Mechanistic Study of Metal-Ligand Cooperativity in Mn(II)-Catalyzed Hydroborations: Hemilabile SNS Ligand Enables Metal Hydride-Free Reaction Pathway

A combined experimental and mechanistic study of the chemoselective hydroboration of carbonyls by the paramagnetic bis-amido Mn[(SNSMe)-N-Me](2) complex (1) is described. The catalyst allows for room-temperature hydroboration of carbonyls at low catalyst loadings (0.1 mol %) and reaction times (<30 min). A series of mechanistic studies highlight the significance of bifunctional amido bis(thioether) ligand L to the success of the reaction, insight otherwise difficult to attain in paramagnetic systems. Kinetic studies using variable time normalization analysis revealed no unusual reaction kinetics, indicating the absence of side reactions. A borylated analogue of L was observed and characterized via mass spectrometry. Density functional theory (DFT) calculations showed that thioether hemilability of L is crucial during catalysis for providing the active coordinating site. Also, the frequently proposed Mn-H intermediate was found not to be the active species responsible for catalysis.

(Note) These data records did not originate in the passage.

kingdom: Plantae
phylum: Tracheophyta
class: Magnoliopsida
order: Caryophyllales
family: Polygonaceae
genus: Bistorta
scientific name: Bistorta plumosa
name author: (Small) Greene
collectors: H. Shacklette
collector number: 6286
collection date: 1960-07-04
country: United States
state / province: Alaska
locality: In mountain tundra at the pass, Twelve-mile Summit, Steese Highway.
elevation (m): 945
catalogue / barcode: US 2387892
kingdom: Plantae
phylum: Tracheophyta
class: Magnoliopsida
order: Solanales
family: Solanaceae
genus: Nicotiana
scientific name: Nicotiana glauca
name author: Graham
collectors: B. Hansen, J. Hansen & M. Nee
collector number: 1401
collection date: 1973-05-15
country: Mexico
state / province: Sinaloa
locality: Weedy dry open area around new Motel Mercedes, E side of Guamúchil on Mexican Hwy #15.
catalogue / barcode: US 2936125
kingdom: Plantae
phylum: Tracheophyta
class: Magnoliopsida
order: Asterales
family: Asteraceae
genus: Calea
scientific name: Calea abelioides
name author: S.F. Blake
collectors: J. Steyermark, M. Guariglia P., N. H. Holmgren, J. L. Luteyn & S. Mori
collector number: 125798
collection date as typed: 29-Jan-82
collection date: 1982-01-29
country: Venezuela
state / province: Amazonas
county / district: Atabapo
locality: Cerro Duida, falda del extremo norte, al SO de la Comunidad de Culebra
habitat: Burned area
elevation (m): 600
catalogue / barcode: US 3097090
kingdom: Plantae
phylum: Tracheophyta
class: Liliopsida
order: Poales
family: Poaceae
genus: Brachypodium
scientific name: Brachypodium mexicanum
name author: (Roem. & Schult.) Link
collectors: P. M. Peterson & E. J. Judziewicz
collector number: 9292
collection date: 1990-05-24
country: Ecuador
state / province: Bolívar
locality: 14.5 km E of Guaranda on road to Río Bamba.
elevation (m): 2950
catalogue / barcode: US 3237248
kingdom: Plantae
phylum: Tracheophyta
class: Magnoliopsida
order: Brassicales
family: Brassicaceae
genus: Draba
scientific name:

Instead, an inner-sphere reaction pathway with carbonyl coordination to the metal center and amido-promoted B-H reactivity is proposed to be operative.

Automated summary

The study describes the chemoselective hydroboration of carbonyls using the paramagnetic bis-amido Mn[(SNSMe)-N-Me](2) complex (1). It was found that the bifunctional amido bis(thioether) ligand L plays a crucial role in the success of the reaction, while also ruling out the possibility of side reactions.